The Mexican and Canadian automotive industry will receive some exemptions from Trump’s 25% tariffs thanks to the USMCA, but EIU’s Marro said it is expected that Mexico City will reevaluate its Chinese manufacturing base as it seeks to negotiate additional tariffs.
During last year’s presidential election, Trump falsely claimed that Mexico allowed Chinese automakers to build factories that would ship finished vehicles to the United States without paying taxes.
The issue remains a point of contention, especially after Trump returned to the White House in January.
The Financial Times reported last month that the Mexican Department of Commerce had delayed approval of the BYD manufacturing facility due to concerns that smart car technology could make it across the US border.
Tu Le of Sino Auto Insights said some Chinese companies may be seeking permission to set up manufacturing in the US.
“I think there will be a great opportunity for Chinese automakers to negotiate how to build them in the US. I think the Trump administration may see investments happening in the EU,” he said.

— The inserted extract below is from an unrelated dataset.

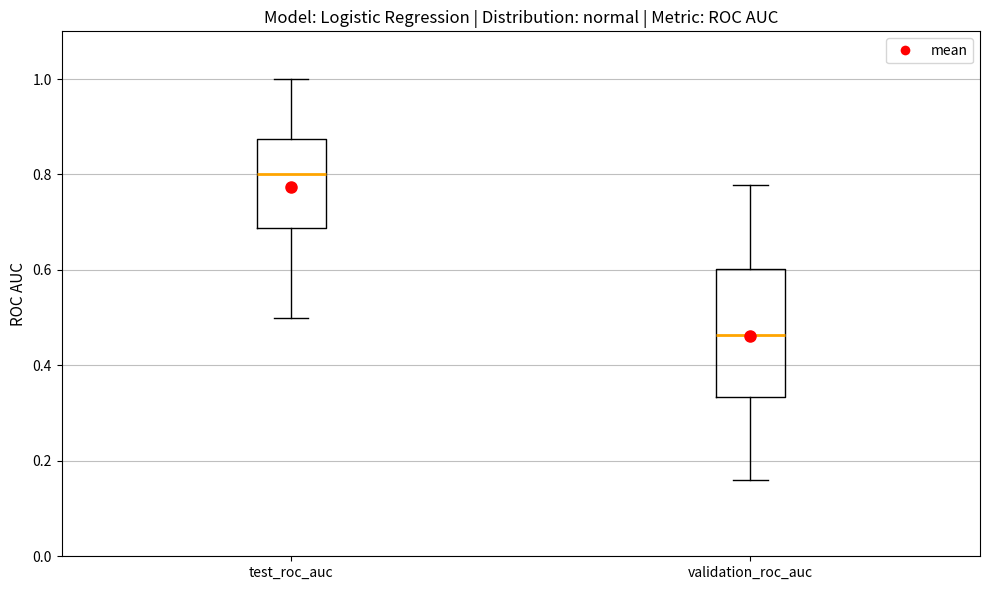

Reading left to right, transcribe this box plot: for each box, give where its median line is, the range the box spans, and where its two whiskers end, as read against the y-axis. The values are not printed on the chart, so give them approximately, as read against the axis.

test_roc_auc: median 0.80, box 0.68 to 0.88, whiskers 0.50 to 1.00
validation_roc_auc: median 0.46, box 0.34 to 0.60, whiskers 0.16 to 0.78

Such developments followed similar moves by other Asian automakers, including South Korea’s Hyundai, and recently announced a $21 billion investment in the US ahead of tariff deadlines.
Ilaria Marzocco is a senior fellow specializing in Chinese business and economics at the Center for Strategic and International Studies (CSIS), who said the outlook for Chinese automakers remains uncertain due to current restrictions on “connected vehicles” imposed by the Bureau of Industry and Security in January.
“I think a lot of people are speculating about the deals Chinese automakers invest in the US, but aside from challenging politics, the current limits on connected vehicles will be very difficult,” Marzocco told Al Jazeera.